Waiting for Daisy: A Tale of Two Continents, Three Religions, Five Infertility Doctors, an Oscar, an Atomic Bomb, a Romantic Night, and One Woman's Quest to Become a Mother by Peggy Orenstein
My rating: 5 stars
Overview from Goodreads: Waiting for Daisy
is about loss, love, anger and redemption. It's about doing all the
things you swore you'd never do to get something you hadn't even been
sure you wanted. It's about being a woman in a confusing, contradictory
time. It's about testing the limits of a loving marriage. And it's about
trying (and trying and trying) to have a baby.
begins when she tells her new husband that she's not sure she ever wants
to be a mother; it ends six years later after she's done almost
everything humanly possible to achieve that goal, from "fertility sex"
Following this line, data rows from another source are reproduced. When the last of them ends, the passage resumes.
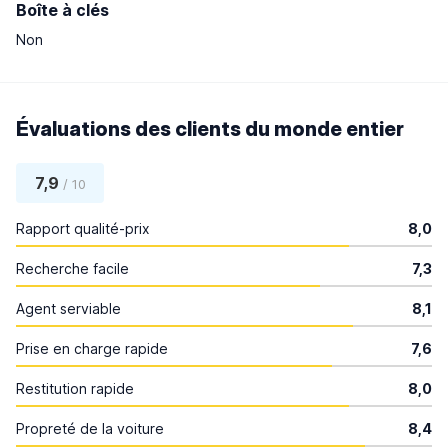
Boîte à clés
Non
Évaluations des clients du monde entier
7,9
/ 10
Rapport qualité-prix
8,0
Recherche facile
7,3
Agent serviable
8,1
Prise en charge rapide
7,6
Restitution rapide
8,0
Propreté de la voiture
8,4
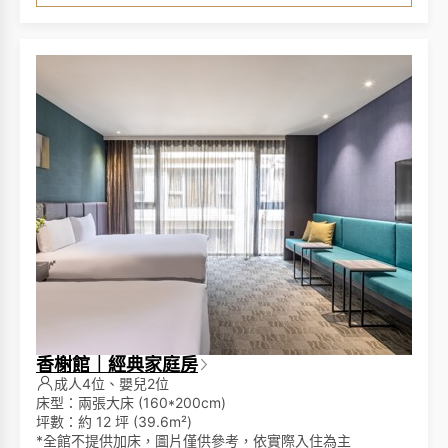
香榭館｜經典家庭房
成人4位、嬰兒2位
床型：兩張大床 (160*200cm)
坪數：約 12 坪 (39.6m²)
*全館不提供加床，圖片僅供參考，依實際入住為主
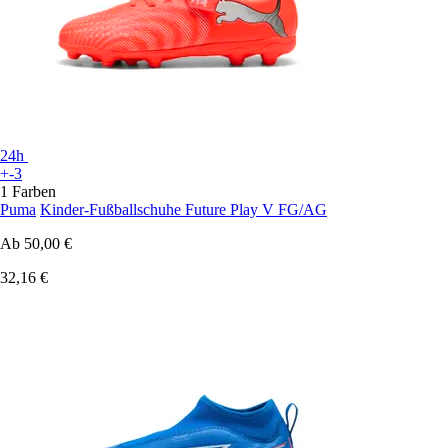
24h
+-3
1 Farben
Puma
Kinder-Fußballschuhe Future Play V FG/AG
Ab
50,00 €
32,16 €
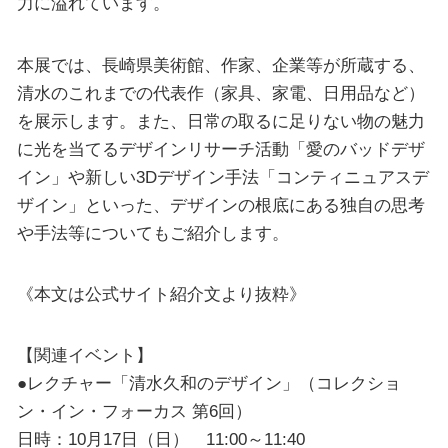
力に溢れています。
本展では、長崎県美術館、作家、企業等が所蔵する、
清水のこれまでの代表作（家具、家電、日用品など）
を展示します。また、日常の取るに足りない物の魅力
に光を当てるデザインリサーチ活動「愛のバッドデザ
イン」や新しい3Dデザイン手法「コンティニュアスデ
ザイン」といった、デザインの根底にある独自の思考
や手法等についてもご紹介します。
《本文は公式サイト紹介文より抜粋》
【関連イベント】
●レクチャー「清水久和のデザイン」（コレクショ
ン・イン・フォーカス 第6回）
日時：10月17日（日） 11:00～11:40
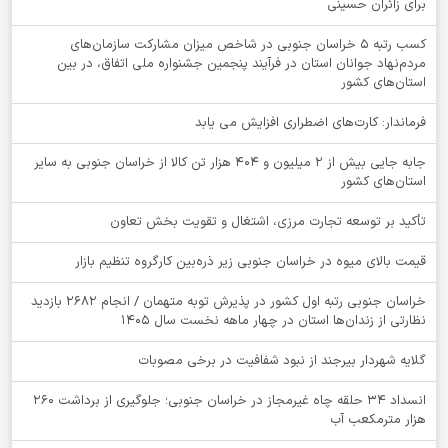
برای زائران حسینی
کسب رتبه ۵ خراسان جنوبی در شاخص میزان مشارکت سازمان‌های
مردم‌نهاد جوانان استان در فرآیند پنجمین جشنواره ملی اتفاق، در بین
استان‌های کشور
فرماندار: کارت‌های اضطراری افزایش می یابد
جابه جایی بیش از 2 میلیون و 404 هزار تن کالا از خراسان جنوبی به سایر
استان‌های کشور
تأکید بر توسعه تجارت مرزی، اشتغال و تقویت بخش تعاون
قیمت بالای میوه در خراسان جنوبی زیر ذره‌بین کارگروه تنظیم بازار
خراسان جنوبی رتبه اول کشور در پذیرش توبه متهمان / انجام ۲۶۸۲ بازدید
نظارتی از زندان‌ها استان در چهار ماهه نخست سال 1405
گلایه شهردار بیرجند از نبود شفافیت در برخی مصوبات
انسداد ۳۴ حلقه چاه غیرمجاز در خراسان جنوبی؛ جلوگیری از برداشت ۲۶۰
هزار مترمکعب آب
to escalating infertility treatments to New Age remedies to forays into
international adoption. Waiting for Daisy
is an honest, wryly funny report from the front, an intimate
page-turner that illuminates the ambivalence, obsession, and sacrifice
that characterize so many modern women's lives.
I bought this book several months ago and then forgot about it. Back in December, I was cleaning up my home screen on my kindle, saw it and started reading it after our fertility follow-up.
This book was transformative.
It wasn't about being in the same situation as the author (there are definitely differences between our stories), but more about feeling validated. I had so many yes moments - moments that I put down my kindle and smile because this writer got it. She understood the frustration, and the longing, and the desperation, and the sorrow of wanting to have a baby, because she had lived it.
I marked a lot of quotes from this book - but let me share with you a few of my favorites.
The ones that made me nod my head in agreement:
"Later I would remember that moment as the first time that I was ready but my body said no. You can't believe it, not in this age when we control so much of our own destinies."
(The author talks a lot about the "Two Questions" you ask yourself when your hear suggestions about how to get pregnant - from a doctor, from friends, etc.) "What if this worked? What if it was the only way we could have a baby?"
"I think you can feel the loss of something you've never had, or at least a phantom longing for it."
The quotes that made me cringe a little because I've thought them:
"Here I was instead, defined by my longing for a child, by my inability to become a mother."
"This had to be my fault, didn't it? My education, my social status, the
era in which I lived, had all taught me I could be anything I wanted to
be, do anything I wanted to do, be mistress of my fate. Wasn't the
corollary, then, that I also caused my own misfortune?"
The ones where I clenched my teeth because it may not be pretty but there is truth in them:
"Without form, there is no content. So even in this era of compulsive confession, women don't speak openly of their losses. It was only now that I'd become one of them, that I'd begun to hear the stories, spoken in confidence, almost whispered. There were so many."
"Why are potential adoptive parents - most of whom have already struggled for years to conceive - subject to such intense scrutiny when most people become parents because the condom breaks?"
The one that made me cry:
"But there were so many thing I couldn't know. Maybe
learning to live with the question marks - recognizing that closure does
not always occur - was all I could do, at least for now."
It was exactly what I needed to read, when I read it. It validated feelings I thought were insignificant. It helped me process emotions and opinions about what we had been told, so when Ben and I sat down to discuss what we wanted our next step to be I was no longer conflicted.
This book. I just...don't have words.